3. Set WordPress template and caching
Login to control panel and your user.
Set tamplate
- Edit Web domain → Advanced Options → Web Template → WordPress
Set Fast CGI caching
For small presentation style sites with not a lot of changing content, Fast CGI can be more than enough.
- Enable Fast CGI Cache
- Set Cache duration → 5m, 10m
(if you have a lot of dynamic content, you can try microcache of 30s).
Or implement full Redis cache
For more complex websites or ecommerce sites, Redis is recommendet.
It is a bit more work and requires either that your hosting provider offers Redis or that you have root access to your VPS. If that’s the case, it takes about 5 minutes to implement.
Install Redis on your VPS (example for Ubuntu):
apt update
apt install redis-server
systemctl enable redis-server
Edit the Redis configuration /etc/redis/redis.conf and set the maximum memory size (adjust accordingly if your machine has more RAM and your load requires it) and memory policy:
maxmemory 256M
maxmemory-policy allkeys-lru
Save the changes and restart the Redis server to apply the new configuration:
systemctl restart redis-server
Install PHP Extension:
apt install php-redis
If you have multiple PHP-FPM versions installed, install them each individually (ie. for PHP 8.4):
apt install php8.4-redis
Enable the module (again example for PHP 8.4):
phpenmod -v 8.4 -s ALL redis
Now on to your WordPress website, open wp-config.php file and add the following code to authenticate the key (replace mysite with your unique string for this site, so Redis can keep the caches apart if you’re running more then one website on the same machine):
define('WP_CACHE_KEY_SALT', 'mysite');
define('WP_CACHE', true);
Next, install the Redis Object Cache plugin. It installs a PHP script that helps WordPress communicate with Redis.

------------------------------------------------------------------------

*Complete the following*
1. Answer these questions from the caching guide:
(a) What cache durations does it suggest for Fast CGI?
(b) What maximum memory size does it set in the Redis configuration?
(c) Which plugin does it say to install last?
2. Repeat, word for word, the part of the caching guide that opens with the words containing "Set tamplate" and closes with "more than enough.".
3. Turn the caching guide's paragraph beginning "Now on to your WordPress website" into a short list that keeps its main facts.

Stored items
------------------------------------------------------------------------

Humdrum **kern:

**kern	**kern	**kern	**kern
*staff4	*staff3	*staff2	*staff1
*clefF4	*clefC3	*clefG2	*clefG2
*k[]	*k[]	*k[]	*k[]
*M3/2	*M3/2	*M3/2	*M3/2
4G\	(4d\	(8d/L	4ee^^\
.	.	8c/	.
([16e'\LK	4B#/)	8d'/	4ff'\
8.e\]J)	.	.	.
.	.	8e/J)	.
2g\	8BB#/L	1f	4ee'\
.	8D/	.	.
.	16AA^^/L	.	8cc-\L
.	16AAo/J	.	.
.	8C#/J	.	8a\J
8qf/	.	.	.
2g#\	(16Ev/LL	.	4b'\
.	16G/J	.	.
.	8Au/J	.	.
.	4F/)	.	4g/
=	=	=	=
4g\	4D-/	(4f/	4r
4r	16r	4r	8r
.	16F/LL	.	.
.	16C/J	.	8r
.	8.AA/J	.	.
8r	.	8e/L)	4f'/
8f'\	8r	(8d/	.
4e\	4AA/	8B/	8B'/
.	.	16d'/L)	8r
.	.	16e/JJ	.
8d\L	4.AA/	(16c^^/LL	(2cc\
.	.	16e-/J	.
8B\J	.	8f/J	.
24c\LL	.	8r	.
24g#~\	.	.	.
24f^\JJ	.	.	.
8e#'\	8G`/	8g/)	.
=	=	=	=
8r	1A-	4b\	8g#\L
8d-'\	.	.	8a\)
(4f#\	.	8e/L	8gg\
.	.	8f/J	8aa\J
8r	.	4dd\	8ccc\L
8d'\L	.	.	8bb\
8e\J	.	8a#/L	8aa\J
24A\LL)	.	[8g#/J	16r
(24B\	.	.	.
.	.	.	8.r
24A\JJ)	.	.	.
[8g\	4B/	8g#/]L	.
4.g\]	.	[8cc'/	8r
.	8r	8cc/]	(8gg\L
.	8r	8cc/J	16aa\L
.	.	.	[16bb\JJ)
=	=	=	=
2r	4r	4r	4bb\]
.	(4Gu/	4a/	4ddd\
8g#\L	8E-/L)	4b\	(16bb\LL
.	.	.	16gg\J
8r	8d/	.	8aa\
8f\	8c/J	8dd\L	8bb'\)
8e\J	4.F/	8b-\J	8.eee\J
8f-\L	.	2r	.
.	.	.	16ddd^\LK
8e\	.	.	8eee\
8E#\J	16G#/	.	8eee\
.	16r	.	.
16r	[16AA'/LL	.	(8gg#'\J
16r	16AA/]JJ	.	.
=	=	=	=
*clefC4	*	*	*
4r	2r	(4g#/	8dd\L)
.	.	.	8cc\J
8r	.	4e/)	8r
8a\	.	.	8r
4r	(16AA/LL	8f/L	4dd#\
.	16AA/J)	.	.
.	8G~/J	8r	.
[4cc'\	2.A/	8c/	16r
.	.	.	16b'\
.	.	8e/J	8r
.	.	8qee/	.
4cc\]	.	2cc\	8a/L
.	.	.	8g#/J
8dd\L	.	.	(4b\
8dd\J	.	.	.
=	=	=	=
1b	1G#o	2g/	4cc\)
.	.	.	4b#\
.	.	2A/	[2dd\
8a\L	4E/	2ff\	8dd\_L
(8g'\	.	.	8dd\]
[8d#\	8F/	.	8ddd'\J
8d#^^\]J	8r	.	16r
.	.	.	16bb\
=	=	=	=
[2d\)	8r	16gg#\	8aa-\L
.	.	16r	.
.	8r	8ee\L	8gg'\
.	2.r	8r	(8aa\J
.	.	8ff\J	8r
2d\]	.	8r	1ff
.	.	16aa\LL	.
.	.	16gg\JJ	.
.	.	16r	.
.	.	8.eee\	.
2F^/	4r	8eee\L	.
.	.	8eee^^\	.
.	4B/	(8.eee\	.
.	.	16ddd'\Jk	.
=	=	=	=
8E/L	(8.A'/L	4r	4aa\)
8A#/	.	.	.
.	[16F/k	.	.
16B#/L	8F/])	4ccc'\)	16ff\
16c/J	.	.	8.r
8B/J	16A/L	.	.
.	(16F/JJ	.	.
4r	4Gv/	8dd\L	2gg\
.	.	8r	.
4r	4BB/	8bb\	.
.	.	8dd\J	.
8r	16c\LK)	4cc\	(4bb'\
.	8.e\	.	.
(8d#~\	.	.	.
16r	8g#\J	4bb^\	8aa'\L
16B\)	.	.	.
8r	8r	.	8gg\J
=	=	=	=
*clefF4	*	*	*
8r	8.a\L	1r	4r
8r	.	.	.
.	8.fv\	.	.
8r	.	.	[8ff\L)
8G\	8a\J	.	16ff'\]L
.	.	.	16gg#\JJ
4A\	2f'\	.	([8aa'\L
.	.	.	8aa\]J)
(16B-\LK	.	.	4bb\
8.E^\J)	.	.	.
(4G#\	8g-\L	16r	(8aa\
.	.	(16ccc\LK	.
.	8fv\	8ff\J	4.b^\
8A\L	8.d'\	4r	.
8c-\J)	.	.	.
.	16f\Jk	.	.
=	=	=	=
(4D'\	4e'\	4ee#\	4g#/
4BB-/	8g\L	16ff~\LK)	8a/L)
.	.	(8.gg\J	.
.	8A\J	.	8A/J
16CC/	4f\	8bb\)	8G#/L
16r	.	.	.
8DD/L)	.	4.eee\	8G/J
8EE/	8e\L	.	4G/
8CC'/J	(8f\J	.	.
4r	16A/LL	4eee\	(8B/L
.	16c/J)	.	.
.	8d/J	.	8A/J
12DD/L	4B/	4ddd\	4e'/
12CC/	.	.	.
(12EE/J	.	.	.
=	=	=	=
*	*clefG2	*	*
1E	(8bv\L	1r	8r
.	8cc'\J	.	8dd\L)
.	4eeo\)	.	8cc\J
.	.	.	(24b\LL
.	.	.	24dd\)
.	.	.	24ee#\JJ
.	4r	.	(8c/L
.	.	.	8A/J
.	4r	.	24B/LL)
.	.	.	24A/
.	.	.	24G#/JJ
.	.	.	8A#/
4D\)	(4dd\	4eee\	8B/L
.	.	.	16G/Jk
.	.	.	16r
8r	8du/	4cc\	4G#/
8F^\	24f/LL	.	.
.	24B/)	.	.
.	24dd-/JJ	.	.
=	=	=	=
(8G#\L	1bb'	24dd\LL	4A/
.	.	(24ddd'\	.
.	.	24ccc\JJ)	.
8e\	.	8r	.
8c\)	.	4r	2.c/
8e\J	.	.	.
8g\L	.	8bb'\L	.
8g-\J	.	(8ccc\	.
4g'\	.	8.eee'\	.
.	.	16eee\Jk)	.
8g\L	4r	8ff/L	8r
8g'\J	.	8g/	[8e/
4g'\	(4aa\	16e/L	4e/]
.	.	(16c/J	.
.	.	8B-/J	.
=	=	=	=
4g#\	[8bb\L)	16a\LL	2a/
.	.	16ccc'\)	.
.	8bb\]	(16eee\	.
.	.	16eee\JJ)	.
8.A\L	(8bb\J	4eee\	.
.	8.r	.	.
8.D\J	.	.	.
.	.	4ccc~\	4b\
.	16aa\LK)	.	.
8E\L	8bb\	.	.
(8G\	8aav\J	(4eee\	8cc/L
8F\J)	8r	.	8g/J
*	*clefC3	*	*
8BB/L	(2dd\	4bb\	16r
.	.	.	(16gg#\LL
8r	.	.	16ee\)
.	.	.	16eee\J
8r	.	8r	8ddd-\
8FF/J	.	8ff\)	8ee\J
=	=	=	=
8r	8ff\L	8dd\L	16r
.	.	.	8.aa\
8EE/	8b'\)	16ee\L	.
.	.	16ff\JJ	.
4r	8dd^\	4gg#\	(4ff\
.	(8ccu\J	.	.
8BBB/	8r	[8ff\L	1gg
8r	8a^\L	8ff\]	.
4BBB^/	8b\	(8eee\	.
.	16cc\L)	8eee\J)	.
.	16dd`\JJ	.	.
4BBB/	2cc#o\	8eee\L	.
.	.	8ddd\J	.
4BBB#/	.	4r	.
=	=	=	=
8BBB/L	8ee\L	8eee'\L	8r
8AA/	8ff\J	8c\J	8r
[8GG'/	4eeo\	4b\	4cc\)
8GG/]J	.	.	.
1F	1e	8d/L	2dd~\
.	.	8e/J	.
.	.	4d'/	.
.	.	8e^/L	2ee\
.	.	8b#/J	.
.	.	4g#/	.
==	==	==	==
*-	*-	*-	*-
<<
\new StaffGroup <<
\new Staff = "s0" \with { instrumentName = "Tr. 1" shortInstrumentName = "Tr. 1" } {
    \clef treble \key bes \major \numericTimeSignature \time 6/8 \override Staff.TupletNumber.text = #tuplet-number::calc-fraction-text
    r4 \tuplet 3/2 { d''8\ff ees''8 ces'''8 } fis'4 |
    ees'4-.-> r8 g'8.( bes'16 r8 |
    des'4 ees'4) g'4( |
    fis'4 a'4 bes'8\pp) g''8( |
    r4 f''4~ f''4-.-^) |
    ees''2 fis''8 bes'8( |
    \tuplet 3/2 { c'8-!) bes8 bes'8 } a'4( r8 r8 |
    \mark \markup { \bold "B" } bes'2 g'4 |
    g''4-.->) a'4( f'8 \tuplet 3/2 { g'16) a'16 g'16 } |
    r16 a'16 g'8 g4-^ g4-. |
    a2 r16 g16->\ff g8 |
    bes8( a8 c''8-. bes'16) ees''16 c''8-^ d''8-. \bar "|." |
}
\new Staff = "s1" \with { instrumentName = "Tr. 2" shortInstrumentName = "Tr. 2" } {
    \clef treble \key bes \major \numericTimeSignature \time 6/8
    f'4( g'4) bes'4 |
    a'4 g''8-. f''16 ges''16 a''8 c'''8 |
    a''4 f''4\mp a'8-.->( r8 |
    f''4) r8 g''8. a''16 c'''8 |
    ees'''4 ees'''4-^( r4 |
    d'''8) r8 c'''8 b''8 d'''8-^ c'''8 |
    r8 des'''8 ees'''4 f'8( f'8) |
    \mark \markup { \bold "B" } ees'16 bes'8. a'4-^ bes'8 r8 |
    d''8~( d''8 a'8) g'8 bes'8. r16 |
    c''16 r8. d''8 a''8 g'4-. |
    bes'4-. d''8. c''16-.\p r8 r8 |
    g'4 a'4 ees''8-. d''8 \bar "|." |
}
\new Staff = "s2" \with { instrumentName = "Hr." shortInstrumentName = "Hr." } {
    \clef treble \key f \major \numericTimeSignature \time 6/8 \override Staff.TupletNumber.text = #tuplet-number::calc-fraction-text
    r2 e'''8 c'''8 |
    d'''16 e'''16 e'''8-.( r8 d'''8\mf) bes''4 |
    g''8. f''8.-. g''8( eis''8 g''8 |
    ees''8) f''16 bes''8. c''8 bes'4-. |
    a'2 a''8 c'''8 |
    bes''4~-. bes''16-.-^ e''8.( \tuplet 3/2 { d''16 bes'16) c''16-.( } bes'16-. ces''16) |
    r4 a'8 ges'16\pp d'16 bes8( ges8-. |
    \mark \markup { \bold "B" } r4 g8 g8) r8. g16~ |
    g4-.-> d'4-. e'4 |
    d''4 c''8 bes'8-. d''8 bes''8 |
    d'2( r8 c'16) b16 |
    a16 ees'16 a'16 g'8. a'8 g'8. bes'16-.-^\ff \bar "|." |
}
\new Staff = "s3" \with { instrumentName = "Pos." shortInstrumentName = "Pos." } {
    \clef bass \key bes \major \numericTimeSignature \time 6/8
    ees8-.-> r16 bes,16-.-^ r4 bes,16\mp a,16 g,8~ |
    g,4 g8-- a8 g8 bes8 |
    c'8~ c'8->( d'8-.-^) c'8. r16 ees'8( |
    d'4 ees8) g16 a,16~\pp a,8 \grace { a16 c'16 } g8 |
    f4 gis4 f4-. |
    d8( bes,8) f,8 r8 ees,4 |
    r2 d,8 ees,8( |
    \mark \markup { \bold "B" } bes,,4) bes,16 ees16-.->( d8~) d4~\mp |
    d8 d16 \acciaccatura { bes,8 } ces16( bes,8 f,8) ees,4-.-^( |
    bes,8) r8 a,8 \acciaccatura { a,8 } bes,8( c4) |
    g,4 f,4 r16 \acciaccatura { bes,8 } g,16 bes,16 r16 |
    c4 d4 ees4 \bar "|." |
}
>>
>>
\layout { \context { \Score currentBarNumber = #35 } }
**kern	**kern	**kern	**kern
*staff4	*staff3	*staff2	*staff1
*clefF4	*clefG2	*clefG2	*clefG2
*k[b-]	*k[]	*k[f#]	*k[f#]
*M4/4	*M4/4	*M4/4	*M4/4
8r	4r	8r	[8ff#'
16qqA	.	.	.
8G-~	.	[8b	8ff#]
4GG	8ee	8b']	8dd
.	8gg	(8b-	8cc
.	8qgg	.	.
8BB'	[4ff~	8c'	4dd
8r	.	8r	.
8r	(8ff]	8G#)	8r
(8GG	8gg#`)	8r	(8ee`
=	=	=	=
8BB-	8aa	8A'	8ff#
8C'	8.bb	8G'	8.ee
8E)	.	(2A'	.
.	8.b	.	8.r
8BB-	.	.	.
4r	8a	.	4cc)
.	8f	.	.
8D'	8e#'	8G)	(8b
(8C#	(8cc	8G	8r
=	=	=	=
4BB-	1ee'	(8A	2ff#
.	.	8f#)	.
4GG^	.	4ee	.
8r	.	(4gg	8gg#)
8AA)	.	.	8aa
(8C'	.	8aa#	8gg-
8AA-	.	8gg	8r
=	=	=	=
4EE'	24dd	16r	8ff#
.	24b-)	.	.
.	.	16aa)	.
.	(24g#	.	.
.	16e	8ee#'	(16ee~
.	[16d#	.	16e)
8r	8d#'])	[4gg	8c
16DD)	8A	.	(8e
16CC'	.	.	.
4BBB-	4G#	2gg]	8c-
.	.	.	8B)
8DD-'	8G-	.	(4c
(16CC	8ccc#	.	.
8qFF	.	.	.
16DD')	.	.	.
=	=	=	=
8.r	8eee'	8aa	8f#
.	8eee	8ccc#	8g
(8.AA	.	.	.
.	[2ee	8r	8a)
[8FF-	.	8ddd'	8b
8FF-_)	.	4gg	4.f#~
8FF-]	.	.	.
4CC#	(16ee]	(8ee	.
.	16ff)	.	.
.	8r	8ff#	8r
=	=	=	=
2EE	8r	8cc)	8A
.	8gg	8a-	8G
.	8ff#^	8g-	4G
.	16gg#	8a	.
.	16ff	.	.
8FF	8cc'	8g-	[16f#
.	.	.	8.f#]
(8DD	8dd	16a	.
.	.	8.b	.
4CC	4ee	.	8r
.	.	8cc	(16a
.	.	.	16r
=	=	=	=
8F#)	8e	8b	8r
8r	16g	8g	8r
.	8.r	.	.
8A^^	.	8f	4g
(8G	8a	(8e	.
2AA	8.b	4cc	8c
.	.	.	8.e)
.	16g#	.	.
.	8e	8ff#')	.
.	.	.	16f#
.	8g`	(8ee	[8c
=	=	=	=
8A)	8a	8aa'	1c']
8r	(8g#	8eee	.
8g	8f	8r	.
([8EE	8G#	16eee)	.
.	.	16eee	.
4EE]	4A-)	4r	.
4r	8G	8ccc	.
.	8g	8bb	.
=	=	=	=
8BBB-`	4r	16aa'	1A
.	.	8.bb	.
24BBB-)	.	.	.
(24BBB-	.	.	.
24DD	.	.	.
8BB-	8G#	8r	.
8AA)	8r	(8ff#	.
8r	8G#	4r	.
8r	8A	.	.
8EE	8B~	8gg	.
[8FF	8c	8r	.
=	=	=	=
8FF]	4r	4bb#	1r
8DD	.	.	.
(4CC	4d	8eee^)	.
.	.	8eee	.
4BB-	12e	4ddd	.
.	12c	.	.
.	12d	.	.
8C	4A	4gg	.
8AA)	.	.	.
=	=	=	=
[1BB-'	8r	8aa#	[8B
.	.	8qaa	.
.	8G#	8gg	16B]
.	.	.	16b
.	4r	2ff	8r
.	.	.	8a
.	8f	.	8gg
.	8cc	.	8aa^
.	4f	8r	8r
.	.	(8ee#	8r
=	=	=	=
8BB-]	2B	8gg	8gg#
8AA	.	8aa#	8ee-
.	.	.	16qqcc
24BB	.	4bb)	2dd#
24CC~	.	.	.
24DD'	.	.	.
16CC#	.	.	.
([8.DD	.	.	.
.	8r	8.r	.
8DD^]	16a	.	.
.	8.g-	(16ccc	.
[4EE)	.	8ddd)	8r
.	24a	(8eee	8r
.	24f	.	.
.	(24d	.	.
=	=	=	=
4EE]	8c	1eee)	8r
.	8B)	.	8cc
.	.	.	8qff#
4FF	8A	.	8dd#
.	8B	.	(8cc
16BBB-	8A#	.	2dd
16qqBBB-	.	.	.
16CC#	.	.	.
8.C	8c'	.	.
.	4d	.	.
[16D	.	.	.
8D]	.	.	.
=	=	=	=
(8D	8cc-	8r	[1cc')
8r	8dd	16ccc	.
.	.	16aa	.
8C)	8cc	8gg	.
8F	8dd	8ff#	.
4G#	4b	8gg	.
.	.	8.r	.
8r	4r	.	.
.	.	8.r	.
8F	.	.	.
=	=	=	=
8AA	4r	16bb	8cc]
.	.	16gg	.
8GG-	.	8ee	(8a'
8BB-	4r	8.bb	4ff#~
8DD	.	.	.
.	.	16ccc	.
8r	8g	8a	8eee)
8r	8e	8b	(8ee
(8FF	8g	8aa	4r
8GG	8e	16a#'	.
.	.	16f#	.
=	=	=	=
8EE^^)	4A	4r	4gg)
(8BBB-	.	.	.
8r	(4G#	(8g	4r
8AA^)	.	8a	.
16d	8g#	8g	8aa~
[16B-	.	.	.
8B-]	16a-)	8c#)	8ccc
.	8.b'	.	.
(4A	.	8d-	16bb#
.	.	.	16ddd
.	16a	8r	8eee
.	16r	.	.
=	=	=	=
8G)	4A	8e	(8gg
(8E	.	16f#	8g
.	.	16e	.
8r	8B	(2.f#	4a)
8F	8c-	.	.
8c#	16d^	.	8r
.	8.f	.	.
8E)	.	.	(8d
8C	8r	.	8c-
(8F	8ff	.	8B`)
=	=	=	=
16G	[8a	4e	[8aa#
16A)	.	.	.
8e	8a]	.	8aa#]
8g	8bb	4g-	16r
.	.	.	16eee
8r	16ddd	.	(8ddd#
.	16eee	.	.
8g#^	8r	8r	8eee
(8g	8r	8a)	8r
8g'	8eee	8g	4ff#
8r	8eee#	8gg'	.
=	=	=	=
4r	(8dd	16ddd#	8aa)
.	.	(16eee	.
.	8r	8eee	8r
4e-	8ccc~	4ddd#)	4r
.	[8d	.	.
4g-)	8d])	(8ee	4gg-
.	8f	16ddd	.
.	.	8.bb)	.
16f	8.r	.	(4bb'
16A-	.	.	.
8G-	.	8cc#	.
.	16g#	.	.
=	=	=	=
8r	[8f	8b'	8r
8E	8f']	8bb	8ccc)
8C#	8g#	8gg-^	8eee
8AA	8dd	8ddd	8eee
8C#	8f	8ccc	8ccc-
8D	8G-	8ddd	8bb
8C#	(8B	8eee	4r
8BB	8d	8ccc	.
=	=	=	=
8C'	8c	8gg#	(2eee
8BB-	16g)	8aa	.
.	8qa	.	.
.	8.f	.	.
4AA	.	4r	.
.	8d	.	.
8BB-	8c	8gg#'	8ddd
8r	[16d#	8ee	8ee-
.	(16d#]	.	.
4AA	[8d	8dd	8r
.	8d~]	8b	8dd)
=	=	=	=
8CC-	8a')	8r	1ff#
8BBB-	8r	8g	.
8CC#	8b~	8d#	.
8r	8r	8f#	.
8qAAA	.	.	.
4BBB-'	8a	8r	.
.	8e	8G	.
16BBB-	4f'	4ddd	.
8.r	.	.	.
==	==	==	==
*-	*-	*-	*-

------------------------------------------------------------------------

*Answer set*
1.
(a) 5m and 10m
(b) 256M
(c) The Redis Object Cache plugin

2.
Set tamplate
- Edit Web domain → Advanced Options → Web Template → WordPress
Set Fast CGI caching
For small presentation style sites with not a lot of changing content, Fast CGI can be more than enough.

3.
- Open the wp-config.php file of the WordPress website.
- Add the code that authenticates the key.
- Replace mysite with a unique string for this site.
- This lets Redis keep the caches apart when more than one website runs on the same machine.